- WORK TASK 1
Can you rewrite the records from the beginning up to and including the line with "rocentų visos kavos", swapping "Horeca" for "Catering", leaving everything else unchanged and omitting the pictures?
[EXTRACTED TEXT Boundary: Start]
The short answer to this question is yes.
The shortest Apostle's Fast for those on the Old Calendar is 8 days.
The shortest Apostle's Fast for those on the New Calendar is -5! days.
The Apostles Fast occurs on the Monday after the Sunday of All Saints (this is the Sunday following Pentecost), and continues until the Feast of the Holy Apostles Peter and Paul, which occurs on June 29th according to the church calendar (July 12 civil date).
All Orthodox Christians (except for the unfortunate Church of Finland, which follows the Western Paschalia) follow the Orthodox Paschalia, and therefore have the feasts of Pascha, and all the commemorations which depend of the date of Pascha on the same date in a given year. Since the beginning of the Apostles fast always depends on the date of Pascha in a year, all these Orthodox supposedly start the Apostles fast on the same day, but they end the fast on a different date, depending on whether they follow the church calendar (Julian calendar) or the so called "New" calendar, which is the civil date.
The New Calendarists encounter an inextricable problem during some years. The Feast of the Apostles Peter and Paul, which they celebrate on June 29th according to the Civil calendar, can sometimes occur BEFORE the Apostles fast actually begins!
A concrete example is the year 2002.
[EXTRACTED TEXT Boundary: End]
[SOURCE INFORMATION Boundary: Start]
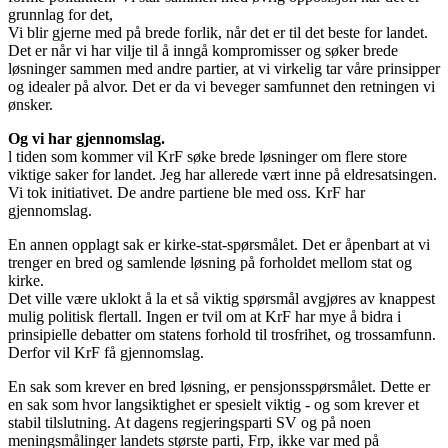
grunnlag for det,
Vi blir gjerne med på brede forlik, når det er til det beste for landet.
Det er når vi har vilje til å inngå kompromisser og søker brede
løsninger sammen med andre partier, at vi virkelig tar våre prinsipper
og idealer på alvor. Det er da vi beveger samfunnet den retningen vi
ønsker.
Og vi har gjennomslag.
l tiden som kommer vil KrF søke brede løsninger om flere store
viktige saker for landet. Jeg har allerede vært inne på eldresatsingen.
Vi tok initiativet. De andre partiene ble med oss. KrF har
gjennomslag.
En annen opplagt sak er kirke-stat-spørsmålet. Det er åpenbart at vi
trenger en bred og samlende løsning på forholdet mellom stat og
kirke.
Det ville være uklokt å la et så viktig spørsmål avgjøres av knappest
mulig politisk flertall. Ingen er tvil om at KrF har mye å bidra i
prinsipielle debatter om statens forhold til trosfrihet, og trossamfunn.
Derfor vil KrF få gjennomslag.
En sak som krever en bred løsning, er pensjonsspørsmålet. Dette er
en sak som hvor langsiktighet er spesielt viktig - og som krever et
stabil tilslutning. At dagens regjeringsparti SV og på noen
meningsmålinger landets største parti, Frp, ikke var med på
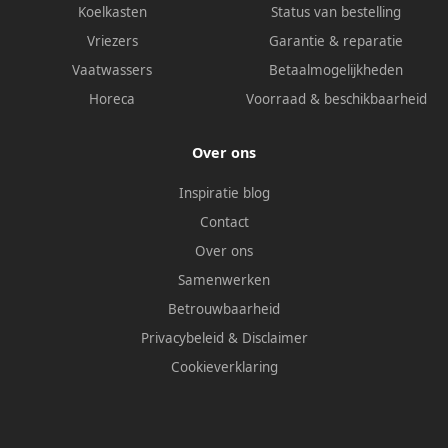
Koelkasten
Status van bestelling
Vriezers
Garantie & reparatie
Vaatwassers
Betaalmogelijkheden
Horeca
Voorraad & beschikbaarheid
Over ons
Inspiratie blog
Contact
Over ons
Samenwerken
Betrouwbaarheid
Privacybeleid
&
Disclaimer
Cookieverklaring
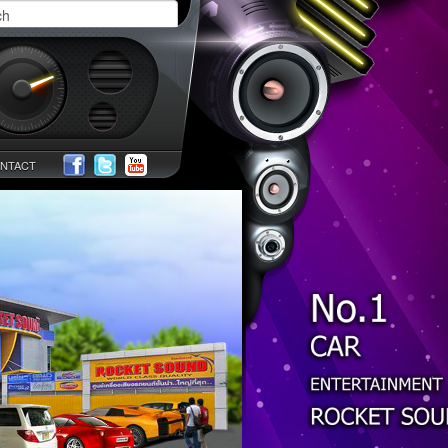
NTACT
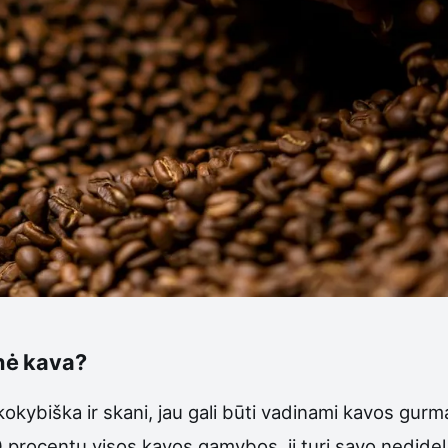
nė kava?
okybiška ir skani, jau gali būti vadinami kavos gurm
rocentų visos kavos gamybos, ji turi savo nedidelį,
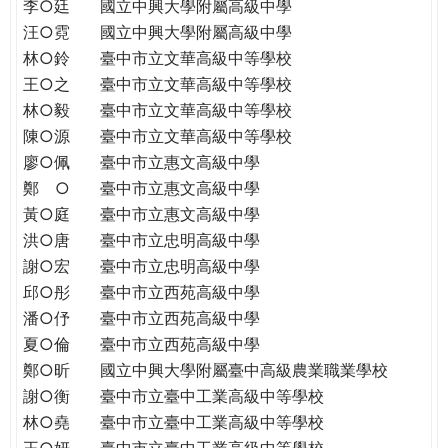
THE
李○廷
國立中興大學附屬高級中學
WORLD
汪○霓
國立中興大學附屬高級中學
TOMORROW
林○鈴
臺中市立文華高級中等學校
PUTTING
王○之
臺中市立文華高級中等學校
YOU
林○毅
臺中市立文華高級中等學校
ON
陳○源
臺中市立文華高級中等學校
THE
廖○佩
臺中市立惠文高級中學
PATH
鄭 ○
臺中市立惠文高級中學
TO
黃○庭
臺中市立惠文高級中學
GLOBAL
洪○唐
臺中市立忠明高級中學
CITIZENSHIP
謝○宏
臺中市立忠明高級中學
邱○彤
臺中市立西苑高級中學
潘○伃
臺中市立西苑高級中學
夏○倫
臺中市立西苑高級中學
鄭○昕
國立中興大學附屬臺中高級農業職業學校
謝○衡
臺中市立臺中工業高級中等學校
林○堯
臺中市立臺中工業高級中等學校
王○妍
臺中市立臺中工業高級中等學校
[SOURCE INFORMATION Boundary: End]
- WORK TASK 2
Could you print the text on the Apostles Fast from "All Orthodox Christians" up to and including "the civil date."?

- ANSWER SECTION 1
grunnlag for det,
Vi blir gjerne med på brede forlik, når det er til det beste for landet.
Det er når vi har vilje til å inngå kompromisser og søker brede
løsninger sammen med andre partier, at vi virkelig tar våre prinsipper
og idealer på alvor. Det er da vi beveger samfunnet den retningen vi
ønsker.
Og vi har gjennomslag.
l tiden som kommer vil KrF søke brede løsninger om flere store
viktige saker for landet. Jeg har allerede vært inne på eldresatsingen.
Vi tok initiativet. De andre partiene ble med oss. KrF har
gjennomslag.
En annen opplagt sak er kirke-stat-spørsmålet. Det er åpenbart at vi
trenger en bred og samlende løsning på forholdet mellom stat og
kirke.
Det ville være uklokt å la et så viktig spørsmål avgjøres av knappest
mulig politisk flertall. Ingen er tvil om at KrF har mye å bidra i
prinsipielle debatter om statens forhold til trosfrihet, og trossamfunn.
Derfor vil KrF få gjennomslag.
En sak som krever en bred løsning, er pensjonsspørsmålet. Dette er
en sak som hvor langsiktighet er spesielt viktig - og som krever et
stabil tilslutning. At dagens regjeringsparti SV og på noen
meningsmålinger landets største parti, Frp, ikke var med på
Koelkasten
Status van bestelling
Vriezers
Garantie & reparatie
Vaatwassers
Betaalmogelijkheden
Catering
Voorraad & beschikbaarheid
Over ons
Inspiratie blog
Contact
Over ons
Samenwerken
Betrouwbaarheid
Privacybeleid
&
Disclaimer
Cookieverklaring
NTACT
nė kava?
okybiška ir skani, jau gali būti vadinami kavos gurm
rocentų visos kavos gamybos, ji turi savo nedidelį,

- ANSWER SECTION 2
All Orthodox Christians (except for the unfortunate Church of Finland, which follows the Western Paschalia) follow the Orthodox Paschalia, and therefore have the feasts of Pascha, and all the commemorations which depend of the date of Pascha on the same date in a given year. Since the beginning of the Apostles fast always depends on the date of Pascha in a year, all these Orthodox supposedly start the Apostles fast on the same day, but they end the fast on a different date, depending on whether they follow the church calendar (Julian calendar) or the so called "New" calendar, which is the civil date.